▸ **DIRECTIONS FOR THIS TASK**
Copy, from the data below, every line that has "help" in it.
====== EXERCISE DATA ======
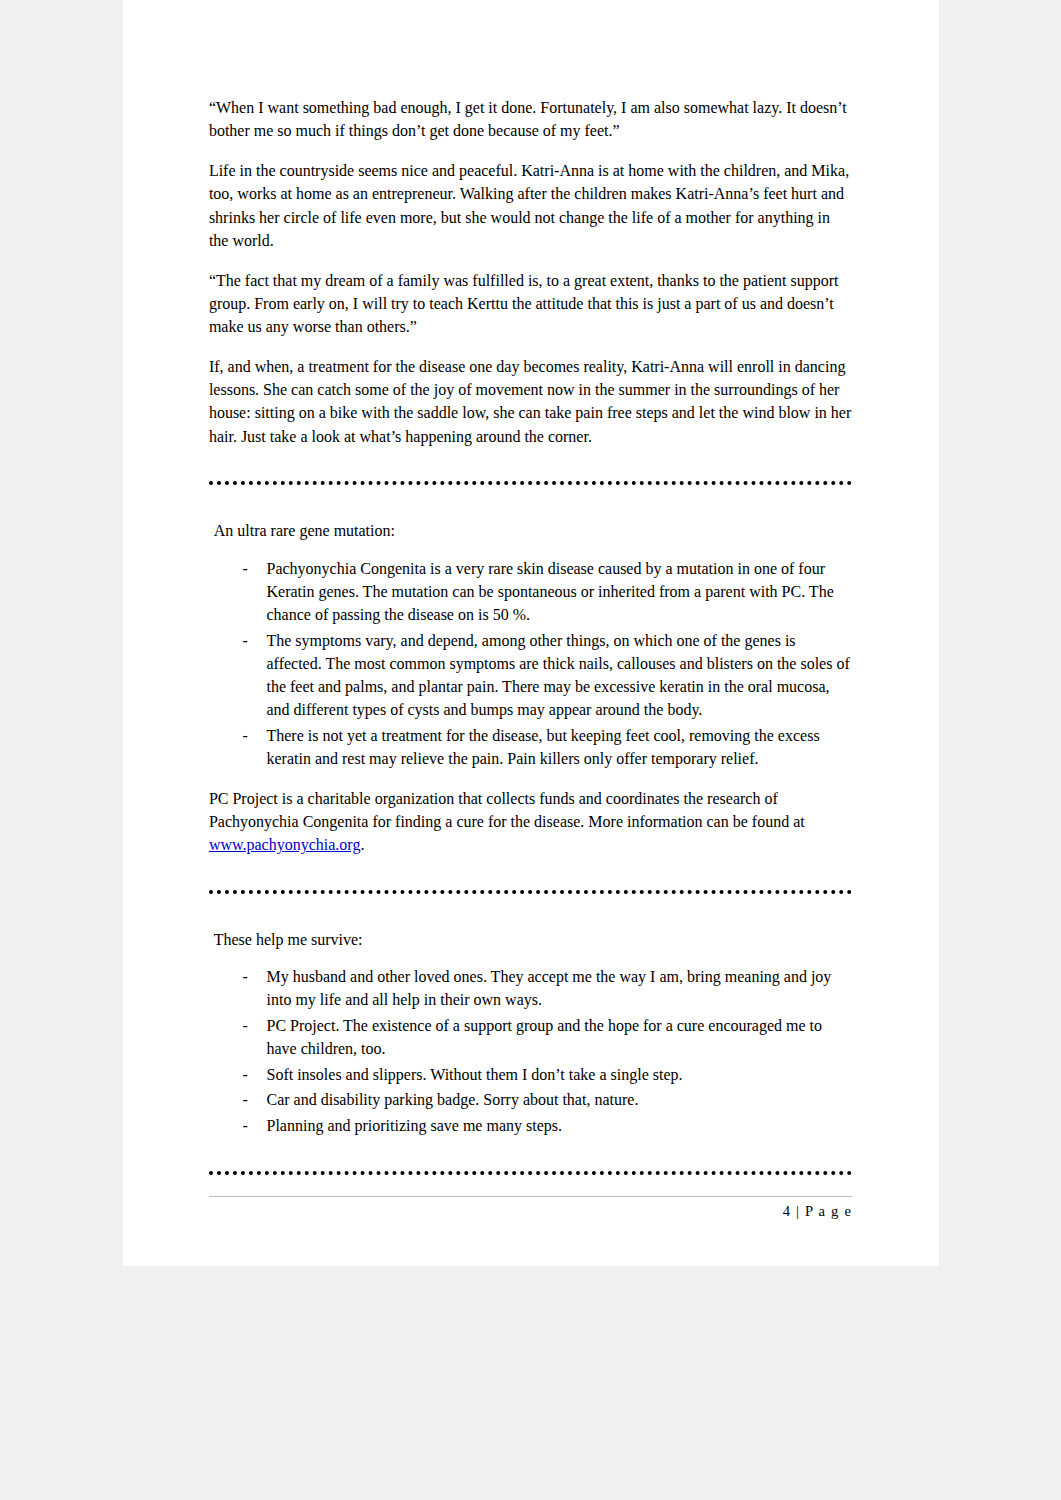“When I want something bad enough, I get it done. Fortunately, I am also somewhat lazy. It doesn’t bother me so much if things don’t get done because of my feet.”
Life in the countryside seems nice and peaceful. Katri-Anna is at home with the children, and Mika, too, works at home as an entrepreneur. Walking after the children makes Katri-Anna’s feet hurt and shrinks her circle of life even more, but she would not change the life of a mother for anything in the world.
“The fact that my dream of a family was fulfilled is, to a great extent, thanks to the patient support group. From early on, I will try to teach Kerttu the attitude that this is just a part of us and doesn’t make us any worse than others.”
If, and when, a treatment for the disease one day becomes reality, Katri-Anna will enroll in dancing lessons. She can catch some of the joy of movement now in the summer in the surroundings of her house: sitting on a bike with the saddle low, she can take pain free steps and let the wind blow in her hair. Just take a look at what’s happening around the corner.
An ultra rare gene mutation:
Pachyonychia Congenita is a very rare skin disease caused by a mutation in one of four Keratin genes. The mutation can be spontaneous or inherited from a parent with PC. The chance of passing the disease on is 50 %.
The symptoms vary, and depend, among other things, on which one of the genes is affected. The most common symptoms are thick nails, callouses and blisters on the soles of the feet and palms, and plantar pain. There may be excessive keratin in the oral mucosa, and different types of cysts and bumps may appear around the body.
There is not yet a treatment for the disease, but keeping feet cool, removing the excess keratin and rest may relieve the pain. Pain killers only offer temporary relief.
PC Project is a charitable organization that collects funds and coordinates the research of Pachyonychia Congenita for finding a cure for the disease. More information can be found at www.pachyonychia.org.
These help me survive:
My husband and other loved ones. They accept me the way I am, bring meaning and joy into my life and all help in their own ways.
PC Project. The existence of a support group and the hope for a cure encouraged me to have children, too.
Soft insoles and slippers. Without them I don’t take a single step.
Car and disability parking badge. Sorry about that, nature.
Planning and prioritizing save me many steps.
4 | P a g e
======
▸ **OUTPUT**
These help me survive:
My husband and other loved ones. They accept me the way I am, bring meaning and joy into my life and all help in their own ways.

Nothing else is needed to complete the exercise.